Tuesday, November 15, 2016

The role of the GM in resolving player conflict

On the drive to school today I had a really good conversation with my two kids about gamemastering (which is a sign I'm raising them right).  The question was, if a player is having a legitimate problem with another player at the gaming table, should the GM intervene?  My kids had two very different responses.

One said yes, because as the GM you have made a social contract with the players that they will have a good experience and be treated with respect.  If one player is giving the other a hard time, it's your job to say something to the offending player about how that isn't acceptable behavior.

The other one said no, because that's triangulation, which isn't healthy, mature social behavior.  If the offended player comes to you complaining about the behavior of another player, you should tell them to take it up with the player one-on-one.

I had my own answer, but what do you think?

Saturday, November 12, 2016

Friday Night Recap: The D&D Postlude

I felt it would be good and fair to run one more session of the Grimfest D&D campaign (aka "The Bad News Bears") in order to resolve a loose thread of a plot point: the fact that the group had never managed to find the missing fiance' of their elven druid, Calidis.  So I dusted off my GM screen and ran one more session for the Bears.

A drawing of the angel descending.  There's a lot going on in this picture.
The PC's managed to trace a clue indicating that Calidis' fiance' was being held by an efreet in his palace on the Prime Material plane.  After clashing with fire giants, fire elementals, and even young red dragons, the PC's were able to rescue him (and possible his "love the one you're with" girlfriend).

I don't would to sound like I'm tooting my own horn, but the adventure had lots of madcap action, problem-solving, and dramatic tension.  Oh, and a cleric who had an 11% chance of having their goddess intervene rolled an 09, hence the angel reinforcement depicted above.  It reminded me of why I love running the fantasy genre (and why I should get back to it soon).

Tuesday, November 8, 2016

The 500th Post


A bit of a benchmark for the blog--500 posts about RPG's and associated topics.  It's good timing, because I'm about to retake the GM screen in my group and kick off a new campaign, namely Champions.

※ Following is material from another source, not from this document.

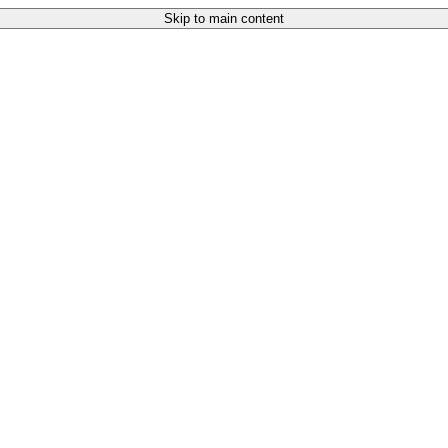
Skip to main content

It's been a long time since I ran this game, and a big change for the group.  My plan is to commit to doing a six-session "mini-series" as a test run for the game.  At that point I will take stock, talk to the group, and then begin to either plot out a larger campaign or change gears and go with something else.
Before that, however, I'm doing a "victory lap" with the 5E campaign by running one more session of that game.  For awhile now it's been run by the other Rob, but when he wrapped up his adventure arc there was still a PC plot thread left dangling.  In the past I haven't sweated those too much, but this was a big deal for this young player (the first PC she's ever made) so I'm coming back to D&D for the sole purpose of making sure she sees her story to its end.
It may be the  influence of Doctor Strange, but the first three PC's for the Champions game all have mystical origins: a straight-up sorcerer, a half-demon luchadore wrestler, and a person wearing a magical garb that has various powers (similar to Ragman from the television series Arrow).  That's a big shift from the alien/pseudoscience themes dominant in earlier supers campaigns I have run, and helps me find a direction.
Thanks for hanging with me for 500 posts.  I hope I make your reading experience worthwhile.